* Your goal:
Copy out every one of the entries below, word for word, and omit the pictures from your copy.

* Data in this exercise:

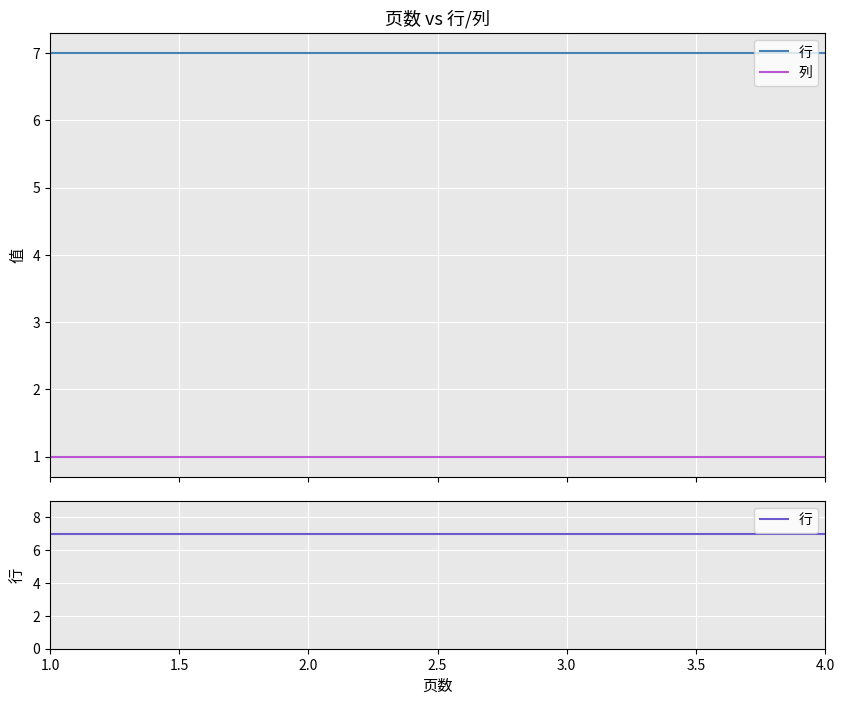

At which label does 行 reach its peak?

1.0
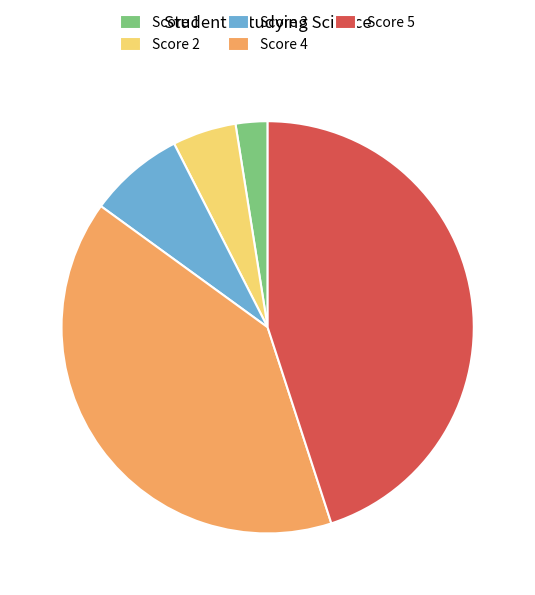

What is the largest slice in the pie chart?

Score 5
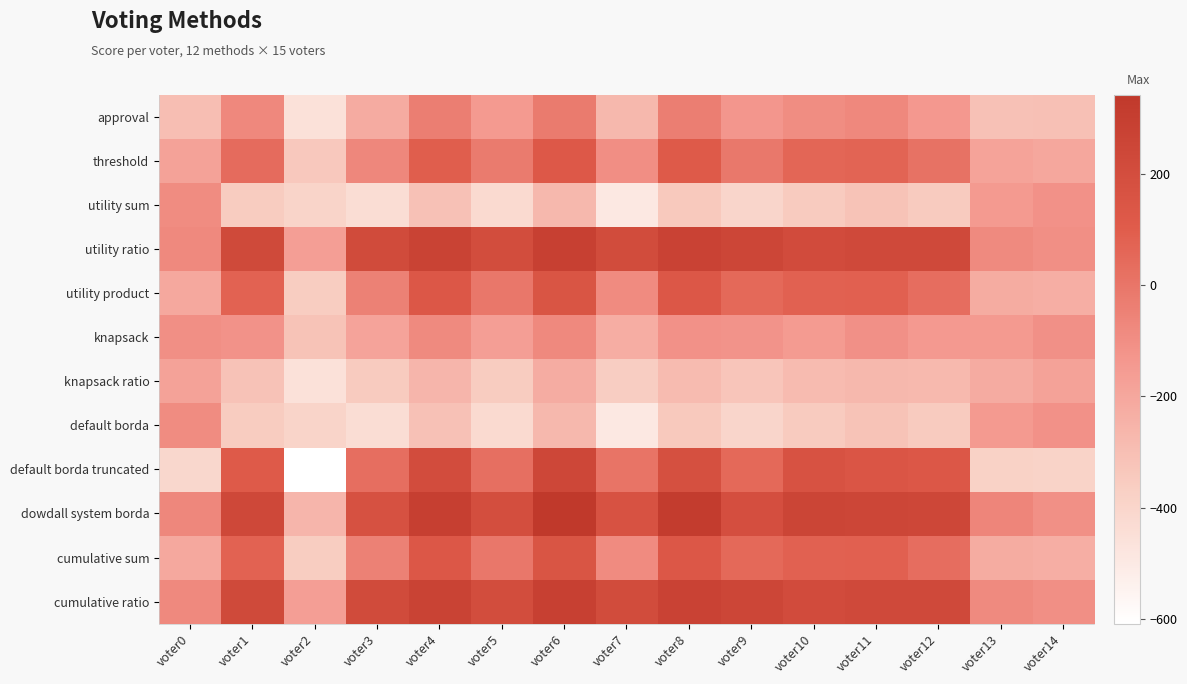

What is the difference between the highest and lowest values at voter7?

700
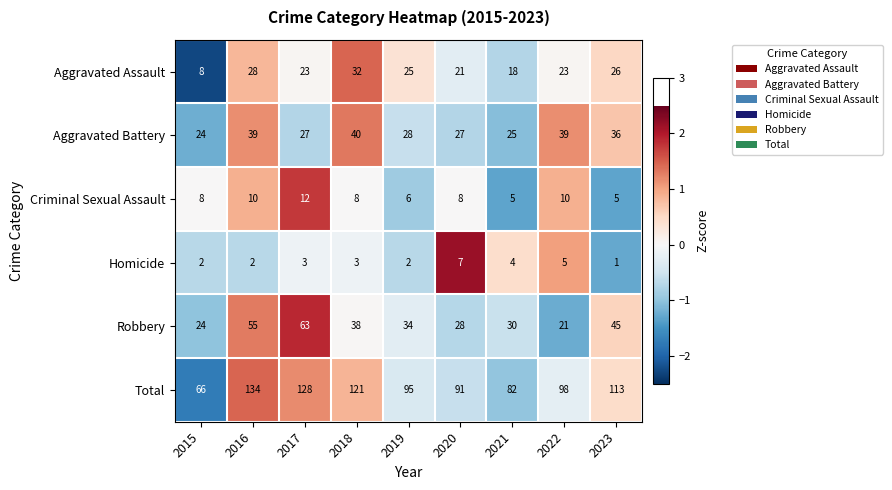

What is the sum of the Criminal Sexual Assault values at 2020 and 2023?

13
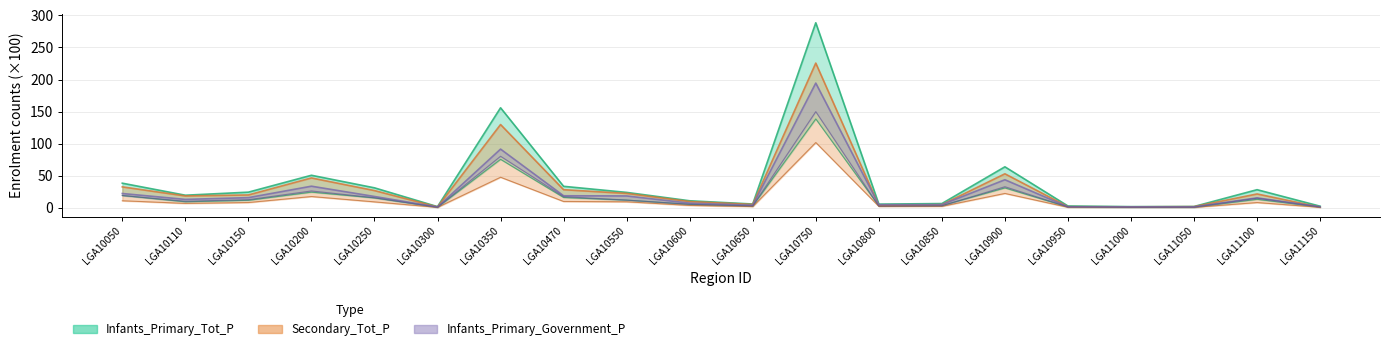

Which label corresponds to the smallest value in the chart?

LGA11150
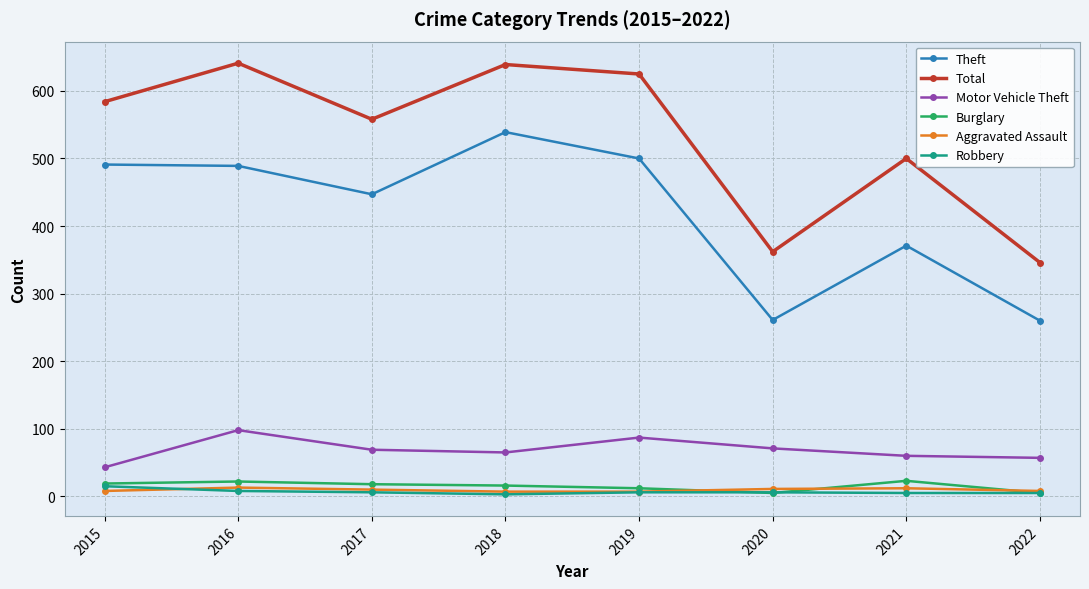

What is the lowest value of the Theft series?

260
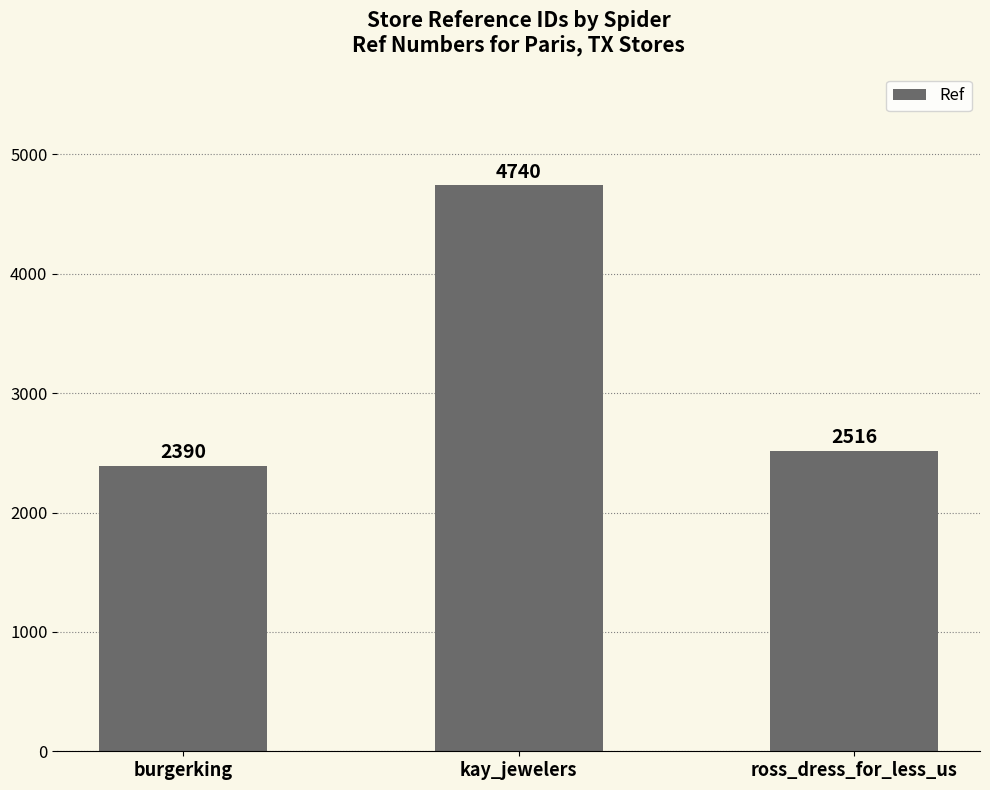

How many bars are there in total?

3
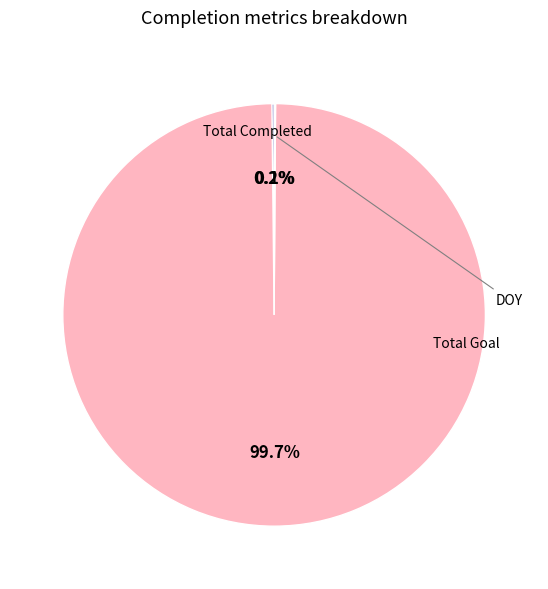

Which slice is the smallest?

DOY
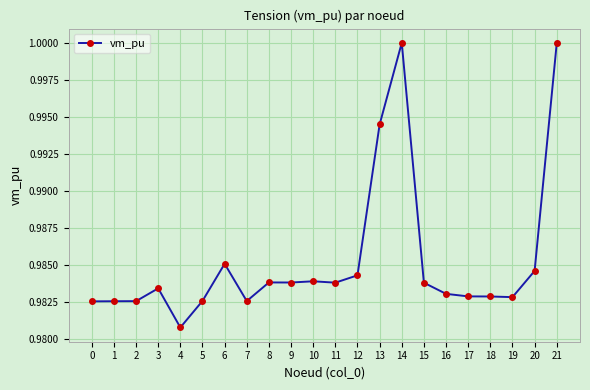

At which category does the chart reach its minimum across all series?

4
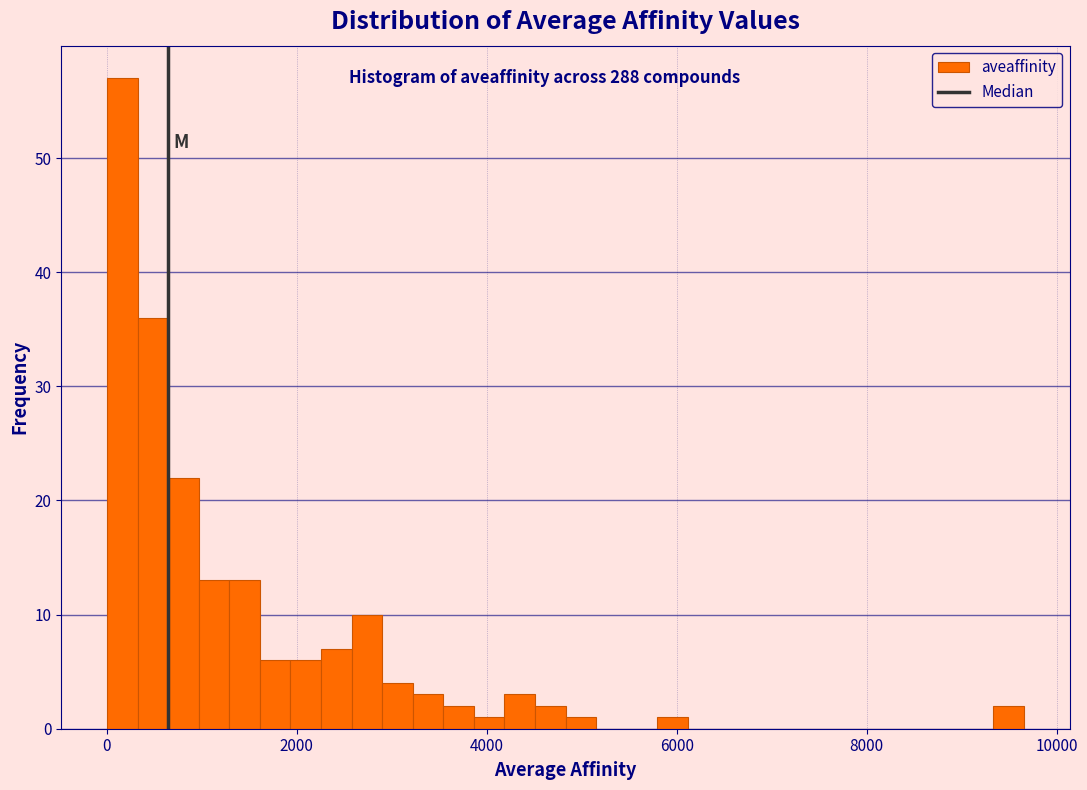

Read against the x-axis, roughly where is the centre of the tallest bar?

200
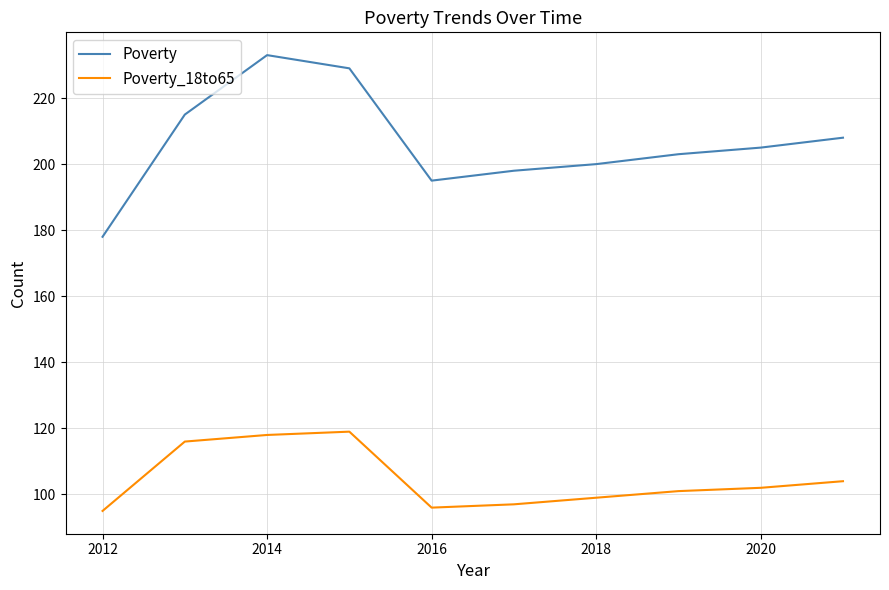

True or false: Poverty and Poverty_18to65 cross at least once.

False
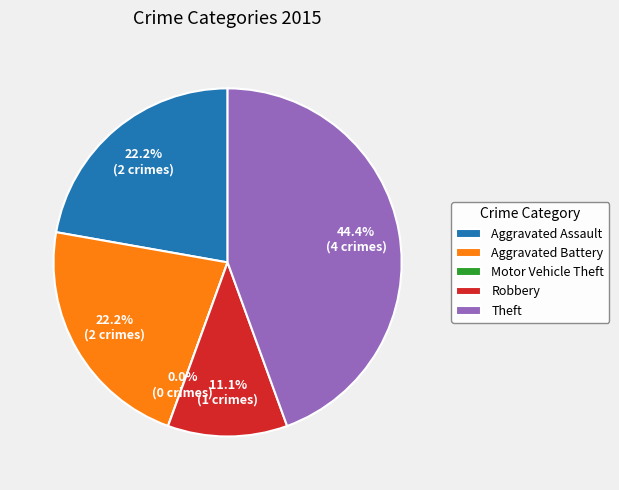

Rank the categories by value from highest to lowest.

Theft, Aggravated Assault, Aggravated Battery, Robbery, Motor Vehicle Theft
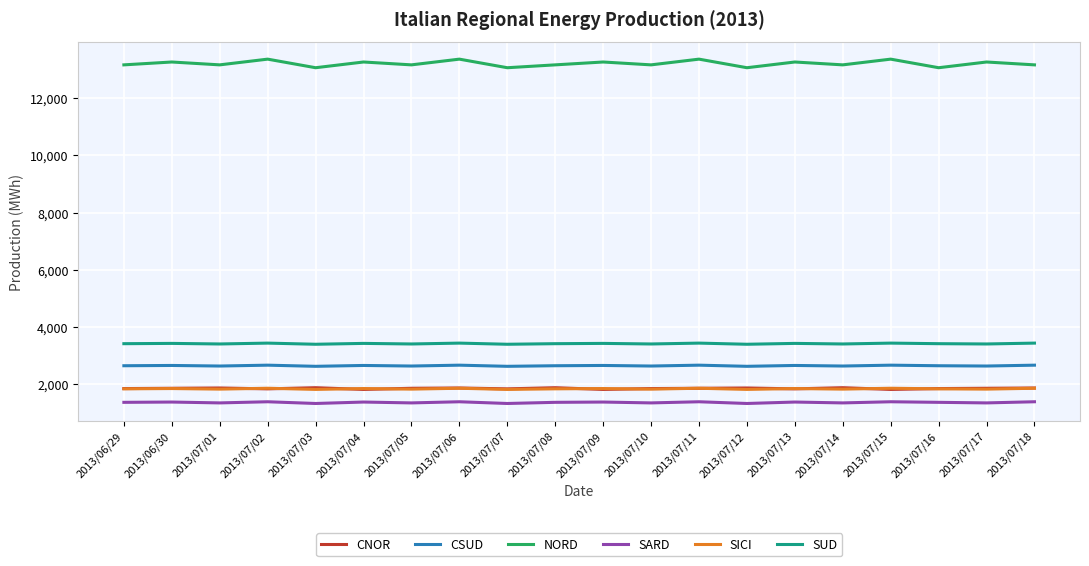

Which series has the largest range (max minus min)?

NORD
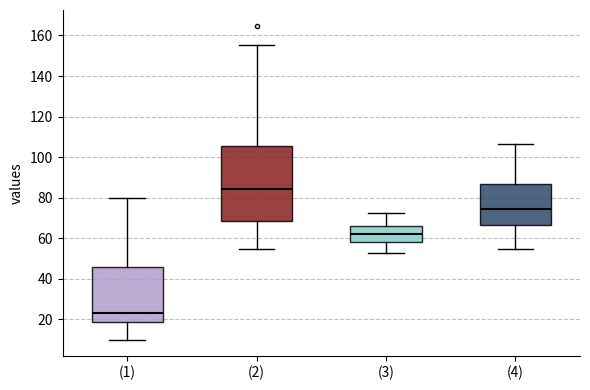

Reading left to right, transcribe this box plot: for each box, give where its median line is, the range the box spans, and where its two whiskers end, as read against the y-axis. The values are not printed on the chart, so give them approximately, as read against the axis.

(1): median 24, box 18 to 46, whiskers 10 to 80
(2): median 84, box 68 to 106, whiskers 54 to 156
(3): median 62, box 58 to 66, whiskers 52 to 72
(4): median 74, box 66 to 86, whiskers 54 to 106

* Output:
At which label does 行 reach its peak?

1.0

What is the largest slice in the pie chart?

Score 5

What is the difference between the highest and lowest values at voter7?

700

What is the sum of the Criminal Sexual Assault values at 2020 and 2023?

13

Which label corresponds to the smallest value in the chart?

LGA11150

What is the lowest value of the Theft series?

260

How many bars are there in total?

3

Which slice is the smallest?

DOY

At which category does the chart reach its minimum across all series?

4

Read against the x-axis, roughly where is the centre of the tallest bar?

200

True or false: Poverty and Poverty_18to65 cross at least once.

False

Rank the categories by value from highest to lowest.

Theft, Aggravated Assault, Aggravated Battery, Robbery, Motor Vehicle Theft

Which series has the largest range (max minus min)?

NORD

Reading left to right, transcribe this box plot: for each box, give where its median line is, the range the box spans, and where its two whiskers end, as read against the y-axis. The values are not printed on the chart, so give them approximately, as read against the axis.

(1): median 24, box 18 to 46, whiskers 10 to 80
(2): median 84, box 68 to 106, whiskers 54 to 156
(3): median 62, box 58 to 66, whiskers 52 to 72
(4): median 74, box 66 to 86, whiskers 54 to 106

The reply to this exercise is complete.